Sunday-morning revelers took to the streets of Madison, Wis., to celebrate Halloween weekend.

In what police described as a very large disturbance, about 334 citations were issued for destruction of property and alcohol-related offenses, Madison Police Department spokesman Larry Kamholz said.

Eighty-nine of those citations, or about 27 percent, went to Minnesota residents, he said. This left some officials blaming Minnesotans for the chaos.

According to police, a crowd of about 5,000 gathered around 2 a.m. on the 500 block of State Street in Madison and became violent, breaking store-front windows and throwing bottles at police.

Several officials, including Madison City Council President Mike Verveer and Kamholz, were quoted in news reports saying University students were largely responsible for the destruction.

Although Verveer originally said police told him “practically 90 percent” of those arrested or cited were from Minnesota, he later said the percentage arrested or cited that were Minnesotans is actually much lower.

Verveer said that percentage was so high because out-of-state residents are required to go to the police station for processing, while Wisconsin residents were issued citations and released at the scene.

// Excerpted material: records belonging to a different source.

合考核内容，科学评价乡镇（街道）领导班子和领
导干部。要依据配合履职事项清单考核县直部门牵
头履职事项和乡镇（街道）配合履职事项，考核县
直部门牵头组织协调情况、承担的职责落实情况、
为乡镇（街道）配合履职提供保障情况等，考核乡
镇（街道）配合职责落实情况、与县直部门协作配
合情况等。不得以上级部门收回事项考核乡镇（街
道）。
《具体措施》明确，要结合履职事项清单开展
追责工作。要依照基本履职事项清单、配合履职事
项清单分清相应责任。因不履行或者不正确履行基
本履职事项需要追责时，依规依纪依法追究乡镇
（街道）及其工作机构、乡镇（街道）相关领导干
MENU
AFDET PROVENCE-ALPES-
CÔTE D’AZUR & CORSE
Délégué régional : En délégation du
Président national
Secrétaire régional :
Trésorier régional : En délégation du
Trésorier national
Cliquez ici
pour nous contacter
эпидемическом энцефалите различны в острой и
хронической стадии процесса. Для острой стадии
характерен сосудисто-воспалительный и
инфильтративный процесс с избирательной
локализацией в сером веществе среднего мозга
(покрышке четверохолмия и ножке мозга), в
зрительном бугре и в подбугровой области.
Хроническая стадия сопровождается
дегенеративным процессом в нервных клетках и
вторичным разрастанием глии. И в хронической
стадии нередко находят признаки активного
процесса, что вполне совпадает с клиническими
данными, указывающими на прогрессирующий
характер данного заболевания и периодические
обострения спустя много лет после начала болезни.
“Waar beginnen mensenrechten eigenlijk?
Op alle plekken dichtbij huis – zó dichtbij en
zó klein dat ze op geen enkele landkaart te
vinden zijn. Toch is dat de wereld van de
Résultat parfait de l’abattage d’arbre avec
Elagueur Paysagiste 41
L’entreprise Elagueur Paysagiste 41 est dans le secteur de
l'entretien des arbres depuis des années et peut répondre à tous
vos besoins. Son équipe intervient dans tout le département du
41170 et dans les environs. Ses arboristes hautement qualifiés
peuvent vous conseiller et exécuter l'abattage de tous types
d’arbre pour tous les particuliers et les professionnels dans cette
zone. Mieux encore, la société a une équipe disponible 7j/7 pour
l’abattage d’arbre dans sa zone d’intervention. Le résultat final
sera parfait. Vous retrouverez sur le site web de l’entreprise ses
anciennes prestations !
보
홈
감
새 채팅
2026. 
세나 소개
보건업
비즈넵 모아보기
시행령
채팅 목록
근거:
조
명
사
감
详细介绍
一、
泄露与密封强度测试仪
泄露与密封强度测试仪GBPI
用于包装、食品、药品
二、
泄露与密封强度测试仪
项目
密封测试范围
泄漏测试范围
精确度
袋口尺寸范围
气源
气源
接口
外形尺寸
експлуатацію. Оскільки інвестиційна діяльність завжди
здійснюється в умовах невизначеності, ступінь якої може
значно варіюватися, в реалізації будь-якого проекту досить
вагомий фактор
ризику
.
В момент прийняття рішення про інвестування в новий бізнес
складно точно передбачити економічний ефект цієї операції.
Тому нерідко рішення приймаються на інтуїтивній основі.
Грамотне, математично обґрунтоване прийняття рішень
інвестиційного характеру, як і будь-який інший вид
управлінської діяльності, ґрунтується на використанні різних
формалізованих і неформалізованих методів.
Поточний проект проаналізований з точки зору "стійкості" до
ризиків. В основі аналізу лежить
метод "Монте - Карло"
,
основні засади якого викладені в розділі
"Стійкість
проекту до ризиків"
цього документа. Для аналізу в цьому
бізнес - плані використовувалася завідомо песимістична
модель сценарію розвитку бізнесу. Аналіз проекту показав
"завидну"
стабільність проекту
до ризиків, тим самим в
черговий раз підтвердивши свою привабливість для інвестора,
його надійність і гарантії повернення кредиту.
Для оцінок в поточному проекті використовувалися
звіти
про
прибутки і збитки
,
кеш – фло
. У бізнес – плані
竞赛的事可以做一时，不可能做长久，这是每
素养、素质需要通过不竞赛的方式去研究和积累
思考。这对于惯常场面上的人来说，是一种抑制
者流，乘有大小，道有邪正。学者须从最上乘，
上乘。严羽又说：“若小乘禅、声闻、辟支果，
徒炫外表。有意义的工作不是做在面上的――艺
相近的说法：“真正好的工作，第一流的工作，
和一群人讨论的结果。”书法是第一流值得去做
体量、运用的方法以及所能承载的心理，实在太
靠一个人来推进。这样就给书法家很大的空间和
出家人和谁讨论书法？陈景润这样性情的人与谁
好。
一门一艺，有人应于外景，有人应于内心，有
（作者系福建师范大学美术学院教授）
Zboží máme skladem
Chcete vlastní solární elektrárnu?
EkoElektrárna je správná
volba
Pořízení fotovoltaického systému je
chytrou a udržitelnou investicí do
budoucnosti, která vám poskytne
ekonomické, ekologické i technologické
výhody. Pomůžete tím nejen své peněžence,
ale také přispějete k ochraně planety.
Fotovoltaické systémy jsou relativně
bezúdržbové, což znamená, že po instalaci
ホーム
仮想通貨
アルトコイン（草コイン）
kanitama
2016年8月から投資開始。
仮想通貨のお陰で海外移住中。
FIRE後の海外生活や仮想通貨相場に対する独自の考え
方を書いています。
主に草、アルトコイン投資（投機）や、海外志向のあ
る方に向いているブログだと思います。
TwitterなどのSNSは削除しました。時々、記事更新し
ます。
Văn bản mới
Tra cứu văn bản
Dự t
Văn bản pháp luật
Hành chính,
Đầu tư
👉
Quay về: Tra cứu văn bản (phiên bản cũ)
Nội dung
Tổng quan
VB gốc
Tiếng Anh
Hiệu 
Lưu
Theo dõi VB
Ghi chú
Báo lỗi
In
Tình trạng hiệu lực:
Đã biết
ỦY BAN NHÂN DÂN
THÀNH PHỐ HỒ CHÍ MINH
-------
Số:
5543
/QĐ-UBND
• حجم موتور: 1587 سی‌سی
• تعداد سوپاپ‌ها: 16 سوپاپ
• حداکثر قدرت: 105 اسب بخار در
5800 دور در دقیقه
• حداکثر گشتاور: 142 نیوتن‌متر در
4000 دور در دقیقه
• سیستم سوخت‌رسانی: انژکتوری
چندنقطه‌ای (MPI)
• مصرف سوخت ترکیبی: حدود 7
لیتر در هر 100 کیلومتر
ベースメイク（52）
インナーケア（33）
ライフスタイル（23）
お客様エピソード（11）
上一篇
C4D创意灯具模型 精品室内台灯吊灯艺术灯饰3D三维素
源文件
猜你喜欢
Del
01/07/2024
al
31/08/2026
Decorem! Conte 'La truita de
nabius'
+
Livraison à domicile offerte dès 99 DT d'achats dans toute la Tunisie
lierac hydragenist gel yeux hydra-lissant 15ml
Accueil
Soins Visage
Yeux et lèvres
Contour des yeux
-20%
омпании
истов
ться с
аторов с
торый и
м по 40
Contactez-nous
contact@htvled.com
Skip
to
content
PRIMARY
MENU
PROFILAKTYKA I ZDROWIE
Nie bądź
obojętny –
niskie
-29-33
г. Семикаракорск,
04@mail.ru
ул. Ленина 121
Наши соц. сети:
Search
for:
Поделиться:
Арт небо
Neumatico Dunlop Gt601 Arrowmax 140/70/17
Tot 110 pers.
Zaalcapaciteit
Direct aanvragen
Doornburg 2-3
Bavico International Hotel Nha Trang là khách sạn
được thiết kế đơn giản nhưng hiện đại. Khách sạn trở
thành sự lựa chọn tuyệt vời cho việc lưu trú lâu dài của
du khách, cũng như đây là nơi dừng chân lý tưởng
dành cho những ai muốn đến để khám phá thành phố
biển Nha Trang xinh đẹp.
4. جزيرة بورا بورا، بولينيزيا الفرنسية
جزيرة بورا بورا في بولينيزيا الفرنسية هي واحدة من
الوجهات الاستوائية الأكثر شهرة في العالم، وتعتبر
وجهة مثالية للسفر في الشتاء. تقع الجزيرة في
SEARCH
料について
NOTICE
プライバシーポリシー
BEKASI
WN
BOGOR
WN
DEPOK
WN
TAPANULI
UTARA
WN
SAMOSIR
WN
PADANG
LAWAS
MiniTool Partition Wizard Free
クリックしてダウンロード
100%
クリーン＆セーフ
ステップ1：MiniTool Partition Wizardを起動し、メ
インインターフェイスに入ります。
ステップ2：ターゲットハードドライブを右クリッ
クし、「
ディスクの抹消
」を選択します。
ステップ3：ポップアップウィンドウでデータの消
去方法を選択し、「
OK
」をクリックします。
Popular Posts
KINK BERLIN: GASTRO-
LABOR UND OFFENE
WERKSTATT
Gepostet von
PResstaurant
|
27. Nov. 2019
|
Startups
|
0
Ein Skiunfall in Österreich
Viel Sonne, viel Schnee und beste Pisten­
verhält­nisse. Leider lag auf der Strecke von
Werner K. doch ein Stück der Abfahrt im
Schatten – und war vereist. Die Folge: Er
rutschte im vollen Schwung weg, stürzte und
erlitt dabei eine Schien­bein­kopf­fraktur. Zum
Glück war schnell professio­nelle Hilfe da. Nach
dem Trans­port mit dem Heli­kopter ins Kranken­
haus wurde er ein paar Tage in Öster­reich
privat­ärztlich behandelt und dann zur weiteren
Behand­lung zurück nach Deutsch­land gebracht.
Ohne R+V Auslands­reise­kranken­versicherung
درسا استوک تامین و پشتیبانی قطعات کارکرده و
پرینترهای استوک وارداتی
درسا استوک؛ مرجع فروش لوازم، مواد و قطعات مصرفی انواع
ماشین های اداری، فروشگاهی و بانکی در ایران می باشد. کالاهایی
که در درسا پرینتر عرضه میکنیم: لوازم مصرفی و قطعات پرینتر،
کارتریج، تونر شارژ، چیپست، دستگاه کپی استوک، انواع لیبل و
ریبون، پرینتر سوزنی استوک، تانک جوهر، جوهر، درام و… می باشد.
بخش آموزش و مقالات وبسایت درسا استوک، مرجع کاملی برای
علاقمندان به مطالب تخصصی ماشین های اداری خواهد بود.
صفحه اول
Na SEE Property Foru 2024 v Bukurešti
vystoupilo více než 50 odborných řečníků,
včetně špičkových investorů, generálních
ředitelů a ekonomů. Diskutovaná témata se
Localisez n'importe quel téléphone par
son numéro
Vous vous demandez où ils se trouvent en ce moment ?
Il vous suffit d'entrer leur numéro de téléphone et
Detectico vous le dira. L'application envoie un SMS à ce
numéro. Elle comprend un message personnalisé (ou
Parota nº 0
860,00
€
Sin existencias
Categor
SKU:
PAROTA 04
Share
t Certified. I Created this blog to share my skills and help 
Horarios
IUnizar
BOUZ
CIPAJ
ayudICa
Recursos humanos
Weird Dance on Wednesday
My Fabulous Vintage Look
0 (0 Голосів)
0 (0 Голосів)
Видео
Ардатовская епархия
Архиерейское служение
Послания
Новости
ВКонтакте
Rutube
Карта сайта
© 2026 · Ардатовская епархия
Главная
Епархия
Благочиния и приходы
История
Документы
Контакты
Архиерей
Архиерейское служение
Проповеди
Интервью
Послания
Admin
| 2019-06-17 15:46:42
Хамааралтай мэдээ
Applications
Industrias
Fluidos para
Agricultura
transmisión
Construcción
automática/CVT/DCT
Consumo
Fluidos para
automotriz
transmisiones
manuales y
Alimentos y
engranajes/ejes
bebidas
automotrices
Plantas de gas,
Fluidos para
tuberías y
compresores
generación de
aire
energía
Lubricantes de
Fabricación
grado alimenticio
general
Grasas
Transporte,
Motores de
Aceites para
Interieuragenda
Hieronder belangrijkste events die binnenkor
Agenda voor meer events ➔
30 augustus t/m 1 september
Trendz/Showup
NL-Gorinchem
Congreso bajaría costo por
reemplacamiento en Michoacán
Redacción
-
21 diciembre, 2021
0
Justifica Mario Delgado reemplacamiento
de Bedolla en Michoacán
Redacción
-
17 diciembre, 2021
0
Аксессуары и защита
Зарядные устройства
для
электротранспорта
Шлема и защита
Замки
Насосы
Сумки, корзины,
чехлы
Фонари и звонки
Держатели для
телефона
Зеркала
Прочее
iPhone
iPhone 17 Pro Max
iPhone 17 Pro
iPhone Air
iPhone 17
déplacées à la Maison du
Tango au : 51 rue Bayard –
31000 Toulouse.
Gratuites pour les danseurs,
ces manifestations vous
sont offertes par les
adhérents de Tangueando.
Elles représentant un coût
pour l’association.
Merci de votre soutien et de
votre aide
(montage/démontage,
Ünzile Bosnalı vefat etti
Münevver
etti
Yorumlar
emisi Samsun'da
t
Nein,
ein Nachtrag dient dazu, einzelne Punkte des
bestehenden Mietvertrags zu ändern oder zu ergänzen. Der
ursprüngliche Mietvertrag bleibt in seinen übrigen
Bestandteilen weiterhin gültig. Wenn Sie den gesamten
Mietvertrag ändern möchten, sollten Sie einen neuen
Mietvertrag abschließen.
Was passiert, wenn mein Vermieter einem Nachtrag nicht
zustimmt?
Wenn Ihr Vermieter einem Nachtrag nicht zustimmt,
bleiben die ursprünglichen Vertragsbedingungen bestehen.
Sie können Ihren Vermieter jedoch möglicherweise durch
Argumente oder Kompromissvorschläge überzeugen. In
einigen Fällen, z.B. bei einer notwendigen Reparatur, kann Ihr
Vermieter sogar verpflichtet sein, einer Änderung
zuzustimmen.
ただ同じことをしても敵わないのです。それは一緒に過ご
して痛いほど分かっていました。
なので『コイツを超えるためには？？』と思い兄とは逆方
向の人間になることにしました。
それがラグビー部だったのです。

Not every Madison official blamed Minnesotans for the disturbance. Sandy Torkildson, president of the Greater State Street Business Association in Madison, said Minnesotans are not entirely to blame.

“It is unfortunate and unfair that people from Minnesota are being blamed for the actions of a group of people from all over that drank too much,” Torkildson said.

Associate Vice Provost for Student Affairs Jerry Rinehart said the University of Minnesota has spoken to the University of Wisconsin in an effort to find out what happened.

“If University students got tickets, we want to know who they are,” he said. “We want to collaborate with the University of Wisconsin because the shoe could have very easily been on the other foot.”

The University enacted a new student conduct code in June in response to the Dinkytown riots that took place the last two years after the Gophers men’s hockey team won national championships.

According to the code of conduct, students will be penalized or expelled for participating in riots that occur because of University events.

Students arrested or cited in Madison over the weekend are safe from disciplinary actions from the University, but Rinehart said the information could be used against them if students were to get into trouble at the University.

The University of Wisconsin, the city of Madison and the Madison Police Department spent eight months planning events and security for the weekend in response to the riots that took place last year over Halloween weekend, Kamholz said.

“This year we felt we were adequately prepared, but no matter how many officers we have, we can’t control individuals’ behavior,” Kamholz said.